Cognitive Therapy for the Prevention of Suicide Attempts: A Randomized Controlled Trial

Author Affiliations
 

Author Affiliations: Departments of Psychiatry (Drs Brown and Beck) and Emergency Medicine (Dr Hollander) and Center for Clinical Epidemiology and Biostatistics (Drs Ten Have and Xie), University of Pennsylvania, Philadelphia; and Department of Graduate Psychology, James Madison University, Harrisonburg, Va (Dr Henriques).

JAMA. 2005;294(5):563-570. doi:10.1001/jama.294.5.563
Abstract

Context Suicide attempts constitute a major risk factor for completed suicide, yet few interventions specifically designed to prevent suicide attempts have been evaluated.

Objective To determine the effectiveness of a 10-session cognitive therapy intervention designed to prevent repeat suicide attempts in adults who recently attempted suicide.

Design, Setting, and Participants Randomized controlled trial of adults (N = 120) who attempted suicide and were evaluated at a hospital emergency department within 48 hours of the attempt. Potential participants (N = 350) were consecutively recruited from October 1999 to September 2002; 66 refused to participate and 164 were ineligible. Participants were followed up for 18 months.

Intervention Cognitive therapy or enhanced usual care with tracking and referral services.

Main Outcome Measures Incidence of repeat suicide attempts and number of days until a repeat suicide attempt. Suicide ideation (dichotomized), hopelessness, and depression severity at 1, 3, 6, 12, and 18 months.

Results From baseline to the 18-month assessment, 13 participants (24.1%) in the cognitive therapy group and 23 participants (41.6%) in the usual care group made at least 1 subsequent suicide attempt (asymptotic z score, 1.97; P = .049).

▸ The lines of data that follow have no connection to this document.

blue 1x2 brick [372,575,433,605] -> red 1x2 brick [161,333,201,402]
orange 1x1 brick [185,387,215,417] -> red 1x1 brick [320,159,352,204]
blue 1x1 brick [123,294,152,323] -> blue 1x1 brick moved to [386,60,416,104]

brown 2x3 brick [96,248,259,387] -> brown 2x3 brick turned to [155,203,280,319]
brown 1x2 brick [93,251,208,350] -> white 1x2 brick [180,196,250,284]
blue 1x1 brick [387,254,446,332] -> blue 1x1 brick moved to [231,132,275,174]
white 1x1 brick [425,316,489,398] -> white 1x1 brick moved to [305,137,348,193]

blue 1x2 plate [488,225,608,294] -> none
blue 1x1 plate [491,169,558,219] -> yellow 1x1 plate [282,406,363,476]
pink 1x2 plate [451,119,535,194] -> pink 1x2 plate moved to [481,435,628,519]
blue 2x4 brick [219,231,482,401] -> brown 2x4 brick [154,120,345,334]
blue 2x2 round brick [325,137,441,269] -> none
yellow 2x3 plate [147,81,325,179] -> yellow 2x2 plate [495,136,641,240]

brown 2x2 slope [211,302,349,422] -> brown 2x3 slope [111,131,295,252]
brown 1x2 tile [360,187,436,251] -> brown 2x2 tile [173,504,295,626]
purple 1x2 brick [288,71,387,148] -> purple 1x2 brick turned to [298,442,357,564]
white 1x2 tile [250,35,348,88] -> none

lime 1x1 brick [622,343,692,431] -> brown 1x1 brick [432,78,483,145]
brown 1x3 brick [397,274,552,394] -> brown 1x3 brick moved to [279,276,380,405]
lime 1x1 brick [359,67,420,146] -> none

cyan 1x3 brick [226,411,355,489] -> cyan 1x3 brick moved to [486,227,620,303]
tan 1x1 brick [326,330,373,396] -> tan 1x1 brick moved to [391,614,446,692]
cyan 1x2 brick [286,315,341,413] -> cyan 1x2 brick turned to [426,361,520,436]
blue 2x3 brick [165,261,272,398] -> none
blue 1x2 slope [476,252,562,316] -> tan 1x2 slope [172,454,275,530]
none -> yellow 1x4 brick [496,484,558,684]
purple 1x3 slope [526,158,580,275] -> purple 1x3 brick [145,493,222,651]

Using the Kaplan-Meier method, the estimated 18-month reattempt-free probability in the cognitive therapy group was 0.76 (95% confidence interval [CI], 0.62-0.85) and in the usual care group was 0.58 (95% CI, 0.44-0.70). Participants in the cognitive therapy group had a significantly lower reattempt rate (Wald χ21 = 3.9; P = .049) and were 50% less likely to reattempt suicide than participants in the usual care group (hazard ratio, 0.51; 95% CI, 0.26-0.997). The severity of self-reported depression was significantly lower for the cognitive therapy group than for the usual care group at 6 months (P= .02), 12 months (P = .009), and 18 months (P = .046). The cognitive therapy group reported significantly less hopelessness than the usual care group at 6 months (P = .045). There were no significant differences between groups based on rates of suicide ideation at any assessment point.

Conclusion Cognitive therapy was effective in preventing suicide attempts for adults who recently attempted suicide.